**Task objective:**
Output everything from the line containing "What percentage is" down to the end of the records as a numbered list, leaving out blank lines and pictures.
※
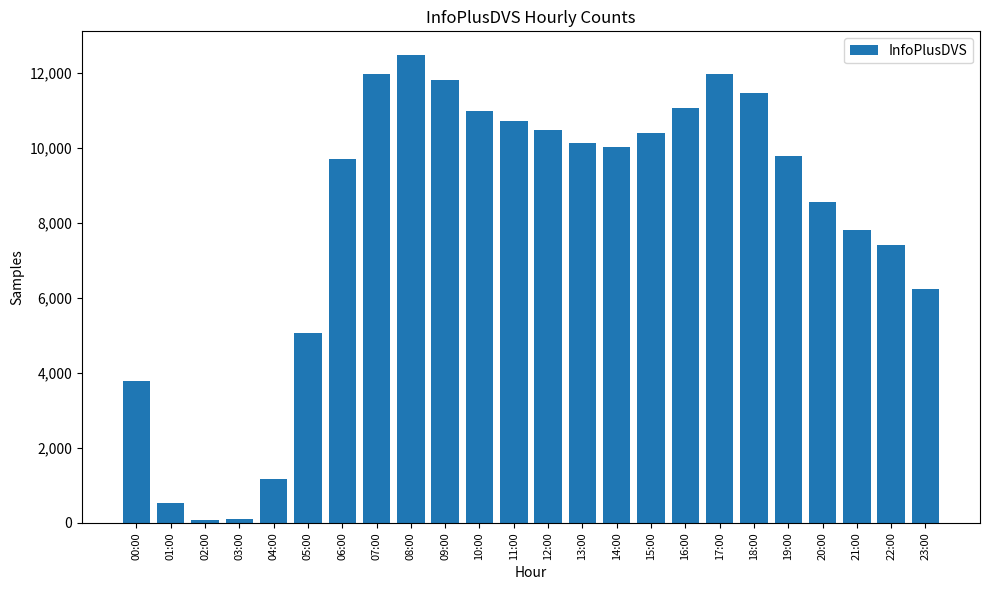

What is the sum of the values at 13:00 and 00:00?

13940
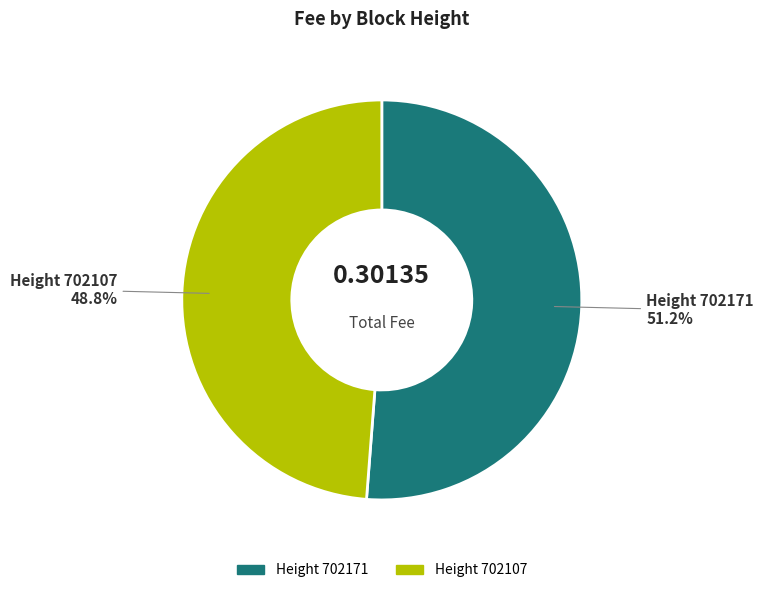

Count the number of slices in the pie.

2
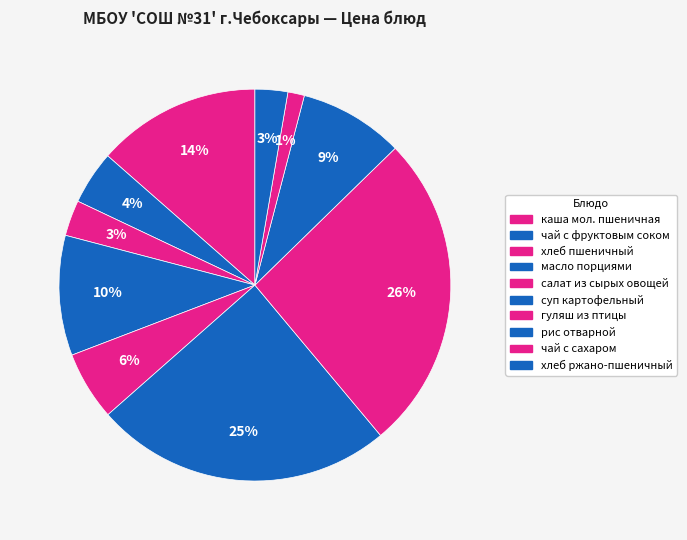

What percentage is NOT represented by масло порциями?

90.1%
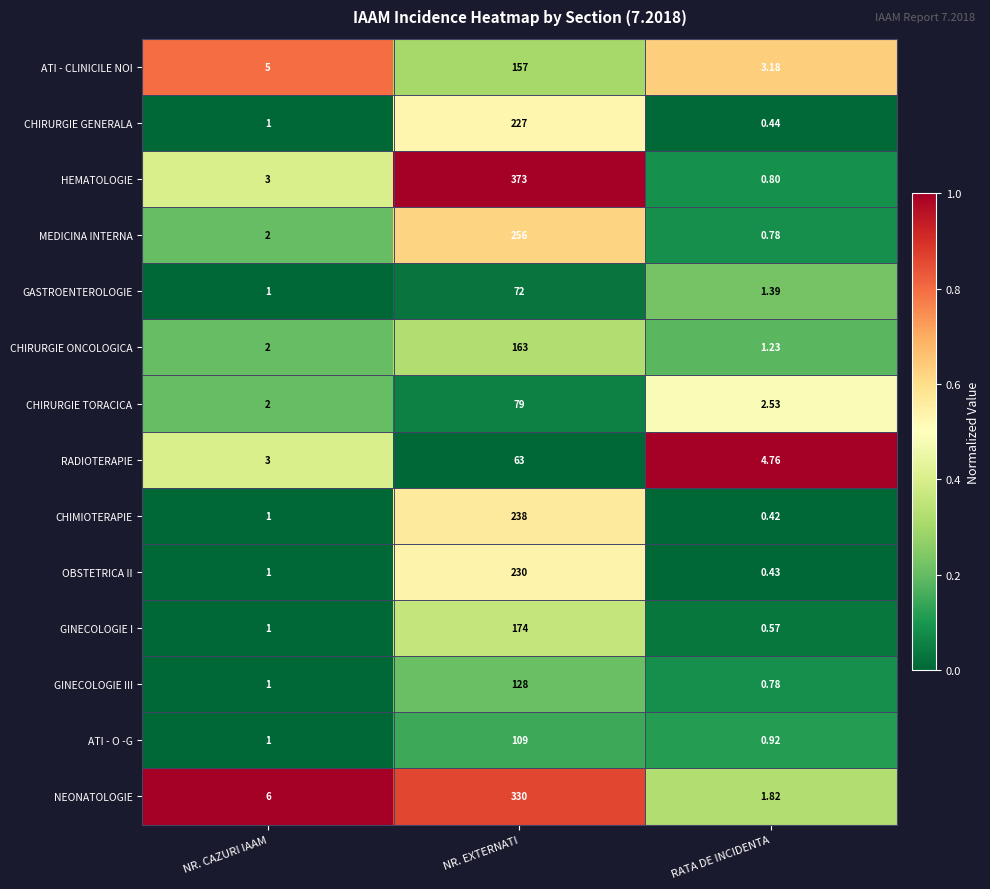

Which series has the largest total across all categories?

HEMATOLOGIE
※
**Task output:**
1. What percentage is NOT represented by масло порциями?
2. 90.1%
3. Which series has the largest total across all categories?
4. HEMATOLOGIE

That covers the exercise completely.